*** MATERIAL FOR THIS TASK ***

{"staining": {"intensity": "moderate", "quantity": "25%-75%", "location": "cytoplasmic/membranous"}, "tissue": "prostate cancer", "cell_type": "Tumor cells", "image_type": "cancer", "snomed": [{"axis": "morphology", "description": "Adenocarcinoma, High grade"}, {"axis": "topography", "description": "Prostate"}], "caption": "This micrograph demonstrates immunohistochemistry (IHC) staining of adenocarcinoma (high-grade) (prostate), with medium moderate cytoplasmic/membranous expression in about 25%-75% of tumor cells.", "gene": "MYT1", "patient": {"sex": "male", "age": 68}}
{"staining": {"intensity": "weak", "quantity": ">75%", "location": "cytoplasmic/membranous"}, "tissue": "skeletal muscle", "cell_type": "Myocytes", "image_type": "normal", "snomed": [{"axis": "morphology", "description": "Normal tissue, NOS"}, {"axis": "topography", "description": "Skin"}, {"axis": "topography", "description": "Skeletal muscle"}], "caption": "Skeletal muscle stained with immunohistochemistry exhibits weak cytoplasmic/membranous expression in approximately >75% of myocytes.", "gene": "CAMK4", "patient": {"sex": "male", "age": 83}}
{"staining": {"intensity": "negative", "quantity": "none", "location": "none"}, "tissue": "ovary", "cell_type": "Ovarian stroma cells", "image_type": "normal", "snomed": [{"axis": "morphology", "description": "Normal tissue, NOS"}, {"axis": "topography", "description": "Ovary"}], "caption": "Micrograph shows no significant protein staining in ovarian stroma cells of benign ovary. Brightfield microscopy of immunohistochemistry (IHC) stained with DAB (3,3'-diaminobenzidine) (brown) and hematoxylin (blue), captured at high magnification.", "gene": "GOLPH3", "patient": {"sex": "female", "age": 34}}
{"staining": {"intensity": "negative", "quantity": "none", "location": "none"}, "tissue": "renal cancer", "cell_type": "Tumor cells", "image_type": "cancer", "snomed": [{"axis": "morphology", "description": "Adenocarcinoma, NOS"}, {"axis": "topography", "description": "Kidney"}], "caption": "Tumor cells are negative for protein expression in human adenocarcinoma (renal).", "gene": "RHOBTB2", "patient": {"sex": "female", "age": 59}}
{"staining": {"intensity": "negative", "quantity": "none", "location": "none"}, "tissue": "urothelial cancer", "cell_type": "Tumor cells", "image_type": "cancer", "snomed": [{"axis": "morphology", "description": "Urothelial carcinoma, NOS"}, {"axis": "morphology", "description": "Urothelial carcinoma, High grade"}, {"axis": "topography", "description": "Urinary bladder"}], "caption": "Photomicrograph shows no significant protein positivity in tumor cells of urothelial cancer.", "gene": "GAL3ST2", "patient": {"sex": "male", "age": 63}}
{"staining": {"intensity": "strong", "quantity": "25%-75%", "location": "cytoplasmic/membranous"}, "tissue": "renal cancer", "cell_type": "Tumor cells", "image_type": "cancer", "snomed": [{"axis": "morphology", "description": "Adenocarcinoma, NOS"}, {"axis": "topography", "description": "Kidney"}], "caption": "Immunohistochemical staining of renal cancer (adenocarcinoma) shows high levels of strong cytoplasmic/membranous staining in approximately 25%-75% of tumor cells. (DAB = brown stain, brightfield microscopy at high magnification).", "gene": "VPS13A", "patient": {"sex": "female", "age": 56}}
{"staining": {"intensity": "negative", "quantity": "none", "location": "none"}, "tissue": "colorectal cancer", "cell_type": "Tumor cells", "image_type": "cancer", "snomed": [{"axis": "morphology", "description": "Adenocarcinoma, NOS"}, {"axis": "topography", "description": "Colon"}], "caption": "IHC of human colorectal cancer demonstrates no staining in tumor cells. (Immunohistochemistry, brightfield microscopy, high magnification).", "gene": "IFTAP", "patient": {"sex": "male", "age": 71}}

***

Report all lines in the listing above that contain the word "human".

{"staining": {"intensity": "negative", "quantity": "none", "location": "none"}, "tissue": "renal cancer", "cell_type": "Tumor cells", "image_type": "cancer", "snomed": [{"axis": "morphology", "description": "Adenocarcinoma, NOS"}, {"axis": "topography", "description": "Kidney"}], "caption": "Tumor cells are negative for protein expression in human adenocarcinoma (renal).", "gene": "RHOBTB2", "patient": {"sex": "female", "age": 59}}
{"staining": {"intensity": "negative", "quantity": "none", "location": "none"}, "tissue": "colorectal cancer", "cell_type": "Tumor cells", "image_type": "cancer", "snomed": [{"axis": "morphology", "description": "Adenocarcinoma, NOS"}, {"axis": "topography", "description": "Colon"}], "caption": "IHC of human colorectal cancer demonstrates no staining in tumor cells. (Immunohistochemistry, brightfield microscopy, high magnification).", "gene": "IFTAP", "patient": {"sex": "male", "age": 71}}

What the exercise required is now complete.